Happy Book Birthday to my novelette, In Buffalo With You, which is available now! This book gave me headaches and butterflies, anxiety and elation, but I’m so happy with how it turned out. I hope you will be, too!

This book was more rich with history than the last—the Newsboy Strike of 1899, real-life soprano Nina Morgana, and a particularly memorable event from the Pan-American Exposition that shocked the nation. I learned so much! And, of course, the romance is sweet and meant-to-be.

Just as I did with In Barcelona With You, I’m sharing my first chapter with you right here on my blog. Enjoy!


Chapter One

Tommy

In Tommy’s view, the best thing—indeed, one of the few undeniably good things—about being a young newspaper hawker at the turn of the century was the sunrises. He relished the slap of feet on the pavement and the night’s cool air melting into daytime warmth, but nothing beat a cloudless, radiant sunrise, like the one he’d witness peeking over Buffalo’s skyline within the hour.

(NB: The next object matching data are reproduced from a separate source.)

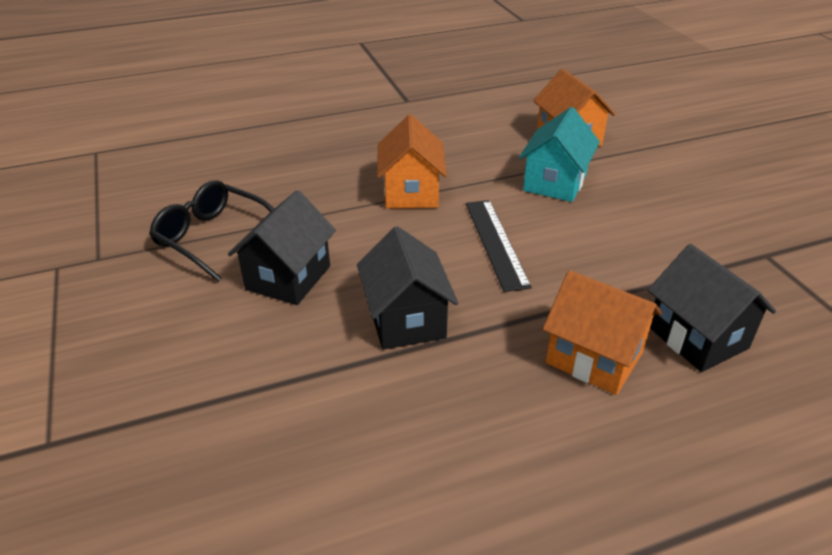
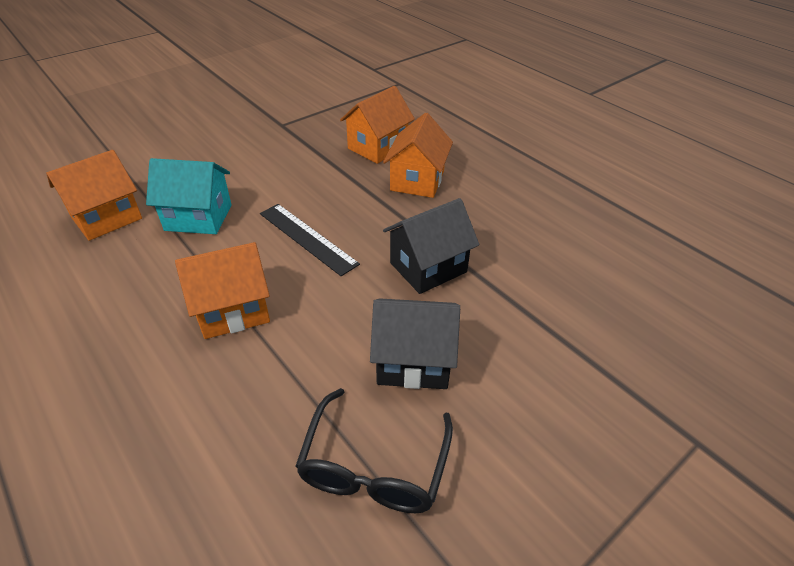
camera: 110 degrees left, 5 degrees up
(495, 243) = (307, 238): black ruler -> black ruler turned 75 degrees clockwise
(697, 337) = (377, 147): black house -> orange house

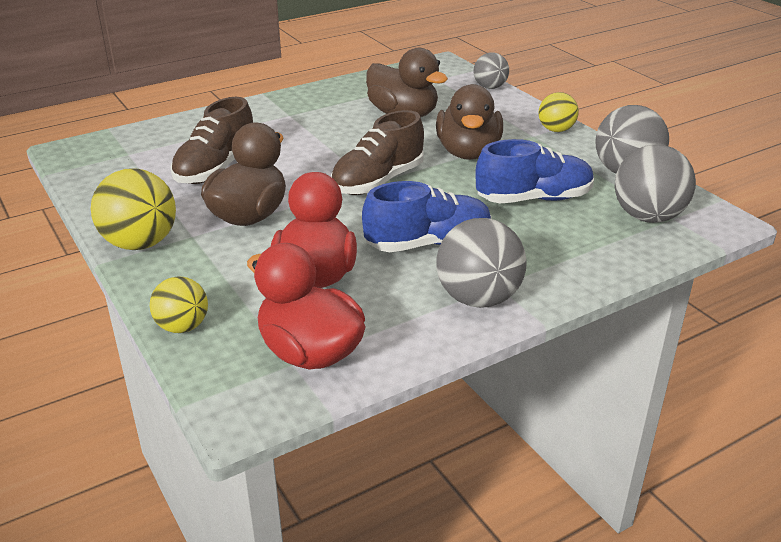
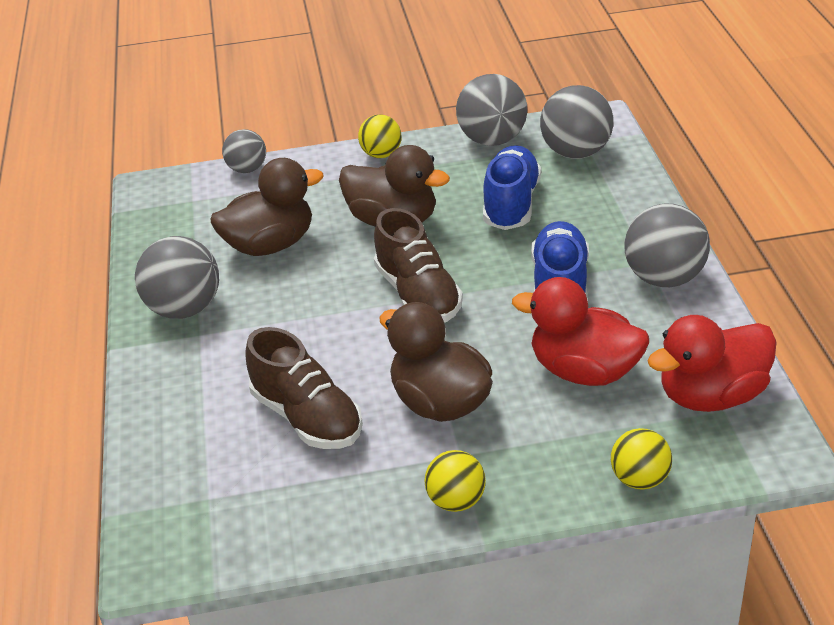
camera: 65 degrees left, 5 degrees up
(140, 243) = (456, 501): yellow ball -> yellow ball, size x0.61
(313, 104) = (184, 309): none -> grey ball

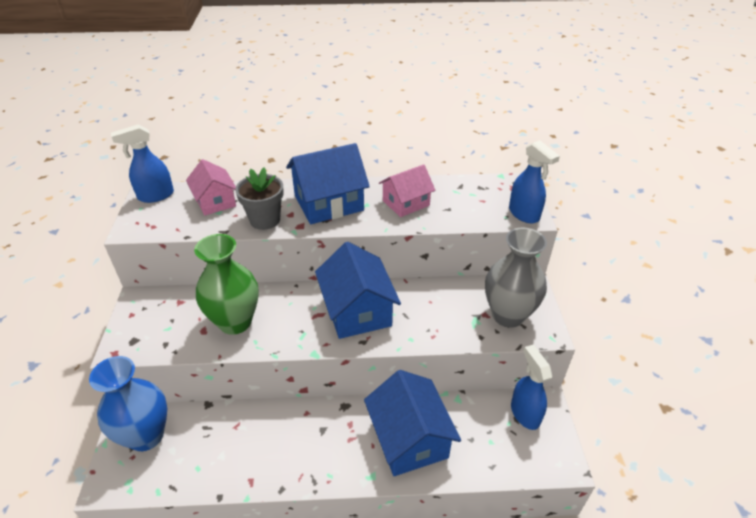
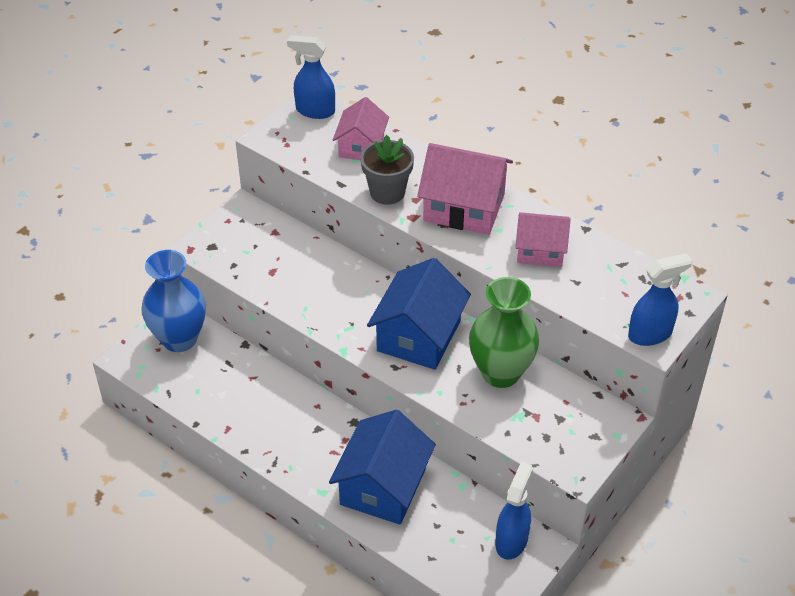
camera: 40 degrees right, 5 degrees up
(235, 322) = (304, 280): green vase -> green vase (500, 373)
(329, 203) = (464, 207): blue house -> pink house
(508, 315) = (558, 431): grey vase -> none
(524, 214) = (650, 334): blue spray bottle -> blue spray bottle turned 120 degrees counterclockwise

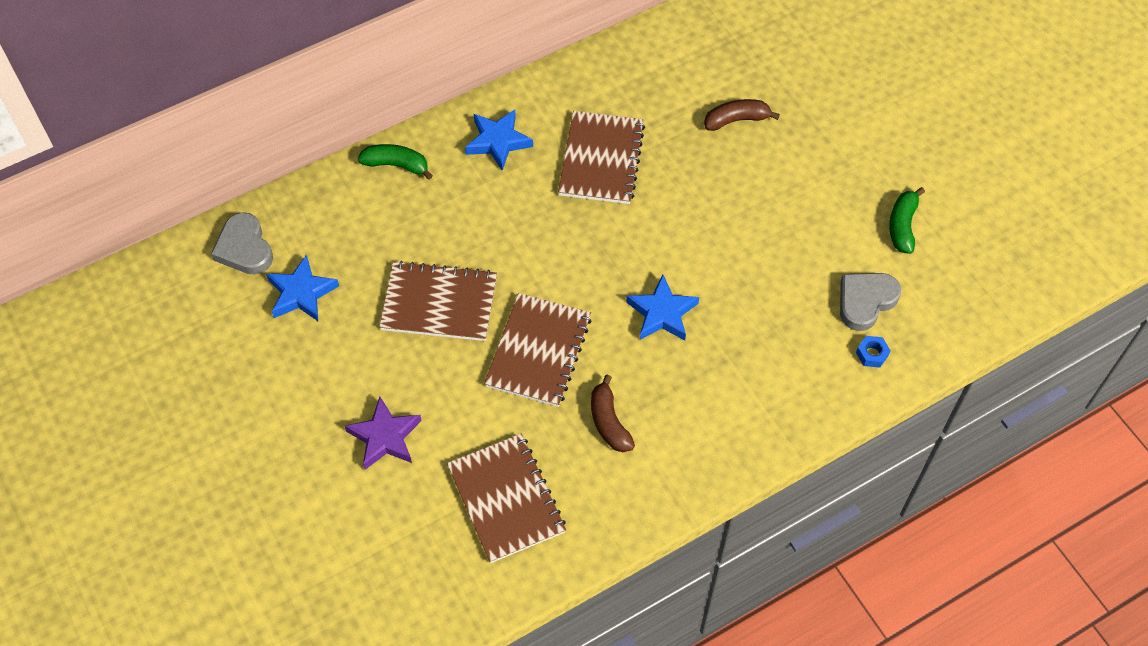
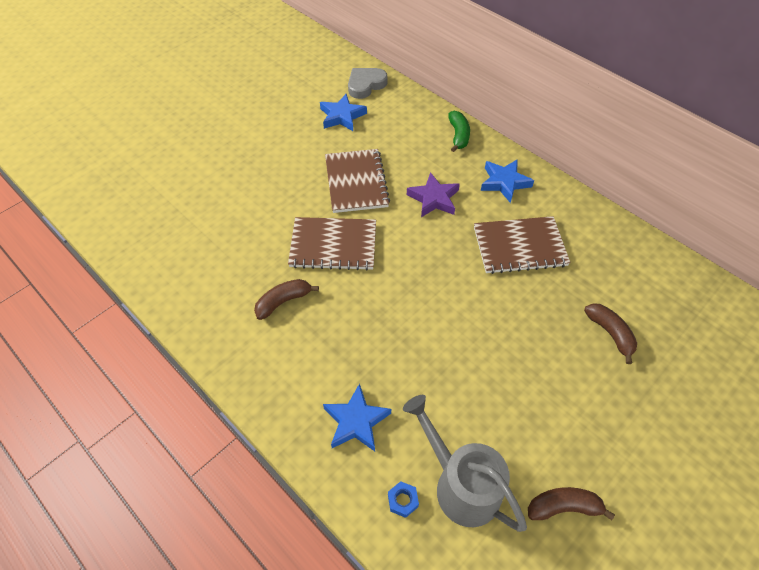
camera: 75 degrees right, 5 degrees down
(385, 437) = (246, 179): purple star -> purple star (434, 199)
(506, 499) = (208, 253): brown notebook -> none
(662, 313) = (391, 317): blue star -> blue star (356, 421)
(865, 301) = (460, 484): grey heart -> grey watering can
(902, 226) = (563, 507): green banana -> brown banana

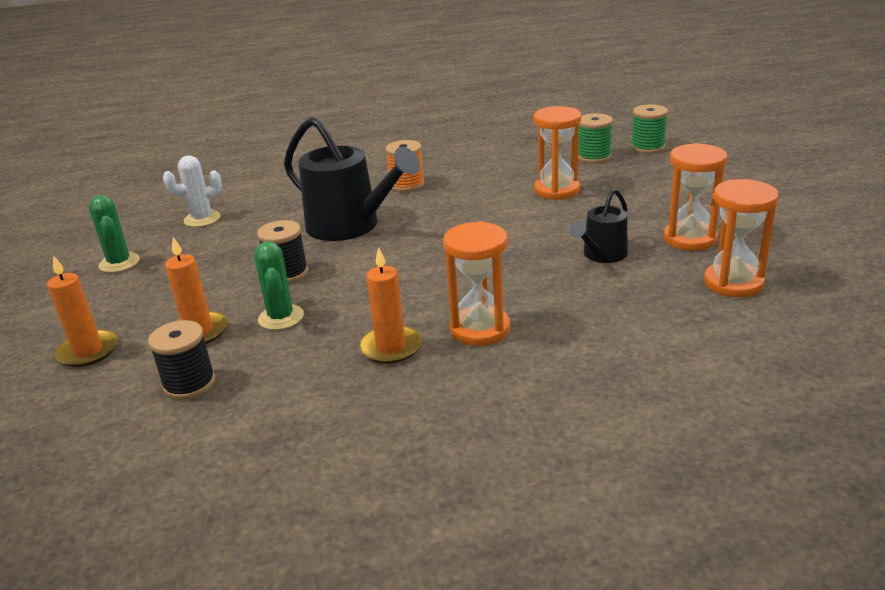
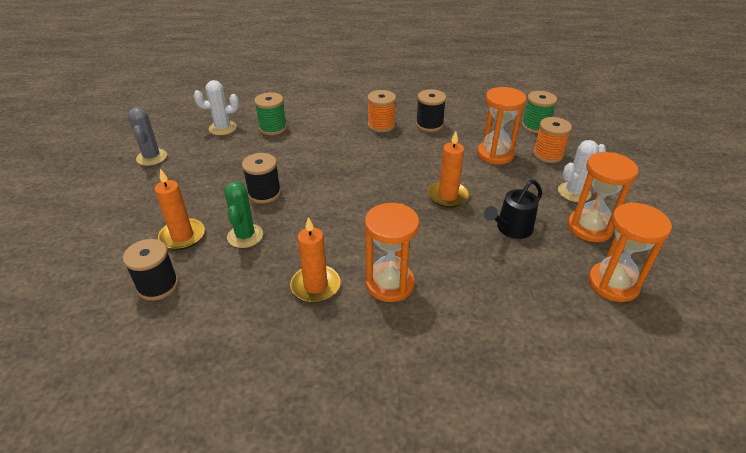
camera: 10 degrees right, 10 degrees up
(88, 351) = (101, 236): orange candle -> orange candle (447, 196)
(119, 263) = (152, 157): green cactus -> grey cactus
(350, 226) = (325, 157): black watering can -> none
(466, 175) = (429, 125): none -> black spool
(618, 181) = (547, 155): none -> orange spool
(647, 147) = (582, 125): green spool -> green spool (273, 128)
(661, 210) = (574, 192): none -> white cactus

Everywhere he went, he could count on a pretty sunrise to start his morning, just as he could count on the morning parade of newsies. Tommy could always tell when there were new kids joining him on the sidewalk. The newer you were to the job, the more you craned your neck as you walked up the sleeping streets to buy your bundle of newspapers. The new kids walked slower, too, oblivious to the favoritism shown to the earliest newsies, who snapped up all the papers without egregious ink smudges and bent corners.

Tommy knew better, but he didn’t act like it. He cast his eyes skyward as often as any of them. Before dawn, the pinpricks of starlight in the lightening sky soothed him with the promises of a new day, and a chance for things to improve.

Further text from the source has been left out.